- **Metinle İlgili Sorular**:
**a.** İslamofobi üzerine yazılmış metne göre aşağıdaki soruları yanıtlayın:
(i) Samuel Huntington "Medeniyetler Çatışması" tezini hangi yıl ortaya attı?
(ii) Amerika'da İslamofobik faaliyetlere yılda ne kadar kaynak aktarılıyor?
(iii) Avrupa'da Müslüman ismi taşıyan birinin iş bulması bir Avrupalıya göre kaç kat daha zor?
**b.** İslamofobi konulu metinde Avrupa'da yakın tarihte İslam karşıtlığını artırdığı belirtilen olayların tamamını sıralayın.

- **Verilen Metin**:
• • • •
Batı’daki İslam karşıtlığı, düşmanlığı tartışmasında, tarihi açıdan Müslümanların Endülüs’ü fethiyle başlayan bir süreç önümüze çıkıyor.

"İslamofobi" denilen olayın geçmişi derin. Müslümanlara karşı önyargılarda Orta Çağ Hristiyan dünyasının yazılarında da şiddeti görmek mümkün. Özellikle Haçlı Seferleri’ni başlatma amacında olanlar Müslümanlar aleyhinde dikkat çekici kavramlar kullanmışlar. Avrupa’da yakın tarihte İslam karşıtlığını artıran bir dizi olay yaşandı. İran’daki İslam devrimi, Berlin duvarının yıkılması, Salman Rüşdi’nin Şeytan Ayetleri kitabı (çıkış yeri İngiltere’dir, anlamlıdır), Humeyni’nin Rüşdi için ölüm fetvası vermesi, Amerika’da ikiz kulelerin vurulması…

Bu olaylar İslam dünyasında tepki doğurunca bunun karşı tarafı etkilemesi de kaçınılmazdı. Batı, Müslümanların ifade hürriyetine karşı tahammülsüz olduğunu düşünmeye başladı. 1993 önemli bir kavşak. Çünkü Samuel Huntington ‘Medeniyetler Çatışması’ tezini ortaya attı. Ortaya çıkan tabloda NATO coğrafyasında ‘yeni düşman’ olarak İslamiyet hedefe konuldu. Tabi buna direk olarak İslamiyet demediler. "Radikal İslam, radikalizm, İslami terör" gibi kılıflar uydurdular. Batı’nın Türkiye’ye ihtiyacı olan yıllarda unutulan, dost olarak görülen Müslümanlar, Sovyetler Birliği’nin çöküşüyle birlikte hatırlanır oldu. Ama bu kez düşman olarak… NATO coğrafyası kamuoylarında yaratmak istediği İslam imajı ekseninde uzun yol aldı.

Endüstri yaptılar

Başlatılmak istendi, yani kurgulandı, proje haline getirildi. İslamofobi günümüzde bir endüstriye dönüştü. Bugün Amerika’da İslamofobik faaliyetlere yılda 200 milyon doların üzerinde bir kaynak aktarılıyor. Gelişmiş Batı ülkelerinde, Avrupa’da Müslümanlar çeşitli saldırılara uğramanın yanında, ikinci sınıf vatandaş muamelesiyle karşı karşıya. Ötekileştirme çabaları dikkat çekici. Eğitimden, iş bulmaya varıncaya kadar zorluklarla baş başa. Mesela yapılan araştırmalarda Avrupa’da isminiz bir Müslüman ismi ise (Muhammet, Hasan, Hüseyin) iş bulmanız bir Avrupalıya göre 4-5 kat daha zor.
• • • •
İnsan anahtar nokta verileri:
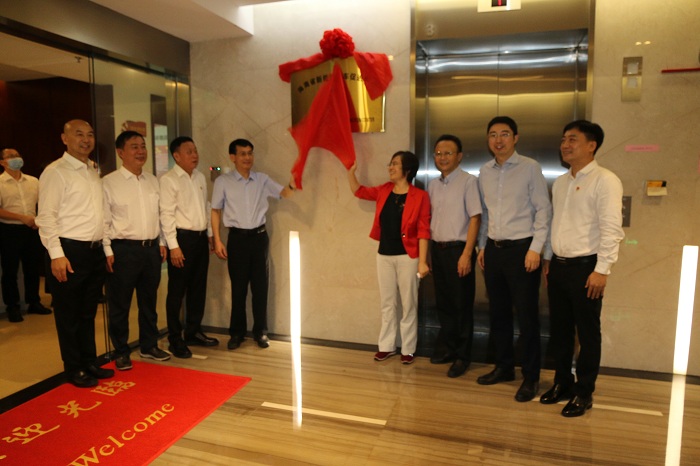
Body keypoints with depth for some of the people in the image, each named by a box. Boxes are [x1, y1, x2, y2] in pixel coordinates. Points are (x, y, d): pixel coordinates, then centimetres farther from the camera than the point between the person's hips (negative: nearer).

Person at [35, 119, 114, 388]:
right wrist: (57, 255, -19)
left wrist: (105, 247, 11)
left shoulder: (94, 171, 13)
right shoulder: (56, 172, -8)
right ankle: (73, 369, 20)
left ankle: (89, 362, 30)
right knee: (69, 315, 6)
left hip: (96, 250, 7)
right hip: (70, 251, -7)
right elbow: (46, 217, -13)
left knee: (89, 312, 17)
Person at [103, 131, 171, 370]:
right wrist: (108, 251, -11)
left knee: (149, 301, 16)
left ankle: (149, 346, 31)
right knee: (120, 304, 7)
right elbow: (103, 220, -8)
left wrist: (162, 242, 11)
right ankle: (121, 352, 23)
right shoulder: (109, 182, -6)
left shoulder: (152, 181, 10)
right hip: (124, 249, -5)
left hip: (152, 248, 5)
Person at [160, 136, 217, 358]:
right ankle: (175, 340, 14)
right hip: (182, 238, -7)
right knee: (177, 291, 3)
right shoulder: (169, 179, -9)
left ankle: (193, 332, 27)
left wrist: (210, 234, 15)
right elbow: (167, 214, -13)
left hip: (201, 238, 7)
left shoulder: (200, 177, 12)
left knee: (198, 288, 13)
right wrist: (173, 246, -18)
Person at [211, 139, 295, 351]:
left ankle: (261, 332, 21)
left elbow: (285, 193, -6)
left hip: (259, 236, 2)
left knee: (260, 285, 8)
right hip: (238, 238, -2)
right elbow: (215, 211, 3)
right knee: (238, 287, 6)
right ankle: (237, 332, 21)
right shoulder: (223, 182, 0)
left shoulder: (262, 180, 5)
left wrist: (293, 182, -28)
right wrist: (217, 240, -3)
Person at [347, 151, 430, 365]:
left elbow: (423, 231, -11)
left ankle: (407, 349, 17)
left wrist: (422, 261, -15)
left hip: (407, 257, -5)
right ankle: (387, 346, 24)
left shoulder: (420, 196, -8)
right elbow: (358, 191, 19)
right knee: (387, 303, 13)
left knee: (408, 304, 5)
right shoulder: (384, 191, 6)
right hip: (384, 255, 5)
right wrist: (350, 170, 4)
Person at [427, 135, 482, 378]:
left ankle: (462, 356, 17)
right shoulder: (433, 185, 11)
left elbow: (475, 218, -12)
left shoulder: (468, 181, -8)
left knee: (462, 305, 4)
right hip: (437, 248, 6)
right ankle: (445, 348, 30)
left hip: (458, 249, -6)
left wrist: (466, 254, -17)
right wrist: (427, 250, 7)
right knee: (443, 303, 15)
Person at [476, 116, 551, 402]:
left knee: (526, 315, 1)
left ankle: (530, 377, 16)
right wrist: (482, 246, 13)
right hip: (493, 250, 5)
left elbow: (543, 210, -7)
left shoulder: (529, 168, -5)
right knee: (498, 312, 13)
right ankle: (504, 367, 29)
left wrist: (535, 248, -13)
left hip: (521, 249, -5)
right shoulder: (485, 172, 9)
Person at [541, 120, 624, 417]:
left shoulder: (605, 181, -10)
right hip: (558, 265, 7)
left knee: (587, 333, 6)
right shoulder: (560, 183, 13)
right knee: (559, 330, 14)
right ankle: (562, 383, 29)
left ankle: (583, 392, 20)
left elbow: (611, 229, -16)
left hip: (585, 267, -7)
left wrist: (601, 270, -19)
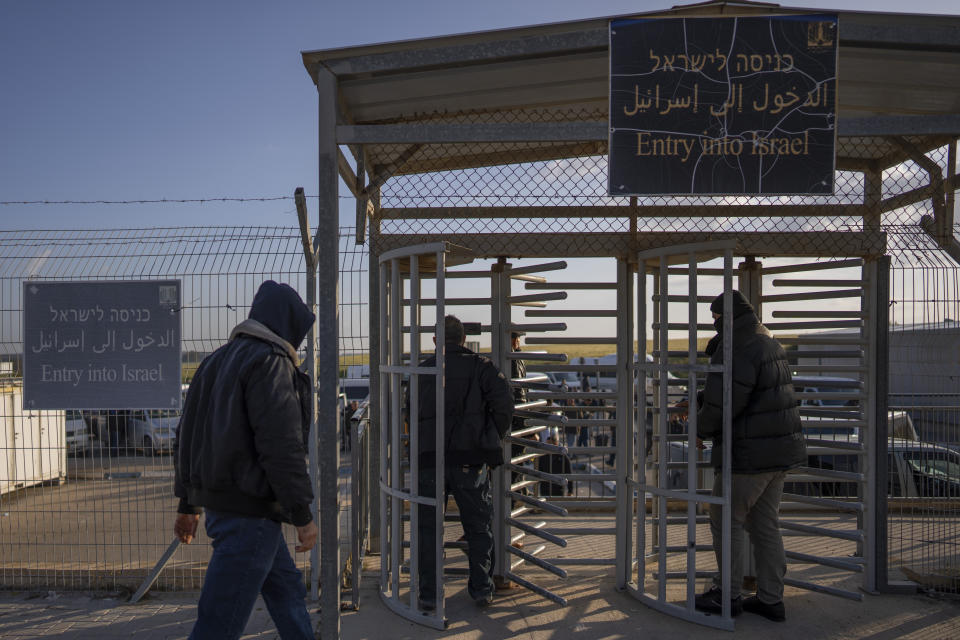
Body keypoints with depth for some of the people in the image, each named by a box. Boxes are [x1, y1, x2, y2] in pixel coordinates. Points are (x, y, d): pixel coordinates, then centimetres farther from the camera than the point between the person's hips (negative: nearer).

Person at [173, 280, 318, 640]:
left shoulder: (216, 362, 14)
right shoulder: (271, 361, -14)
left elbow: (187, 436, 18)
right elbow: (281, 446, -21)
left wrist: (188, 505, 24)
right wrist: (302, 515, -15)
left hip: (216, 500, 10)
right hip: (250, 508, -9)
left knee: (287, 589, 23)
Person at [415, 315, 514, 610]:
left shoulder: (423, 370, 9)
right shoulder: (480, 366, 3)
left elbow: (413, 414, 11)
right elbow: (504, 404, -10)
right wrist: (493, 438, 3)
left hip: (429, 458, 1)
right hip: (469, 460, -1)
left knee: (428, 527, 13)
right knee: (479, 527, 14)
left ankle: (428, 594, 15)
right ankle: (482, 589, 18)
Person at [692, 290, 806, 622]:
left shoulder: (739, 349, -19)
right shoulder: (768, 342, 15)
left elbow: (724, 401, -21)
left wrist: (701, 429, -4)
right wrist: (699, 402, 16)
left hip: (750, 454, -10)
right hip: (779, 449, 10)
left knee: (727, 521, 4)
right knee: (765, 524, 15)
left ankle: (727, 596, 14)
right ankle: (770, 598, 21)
• • • •
- **Yanıtlar**:
**a.**
(i) 1993
(ii) 200 milyon doların üzerinde
(iii) 4-5 kat

**b.**
İran'daki İslam devrimi
Berlin duvarının yıkılması
Salman Rüşdi'nin Şeytan Ayetleri kitabı
Humeyni'nin Rüşdi için ölüm fetvası vermesi
Amerika'da ikiz kulelerin vurulması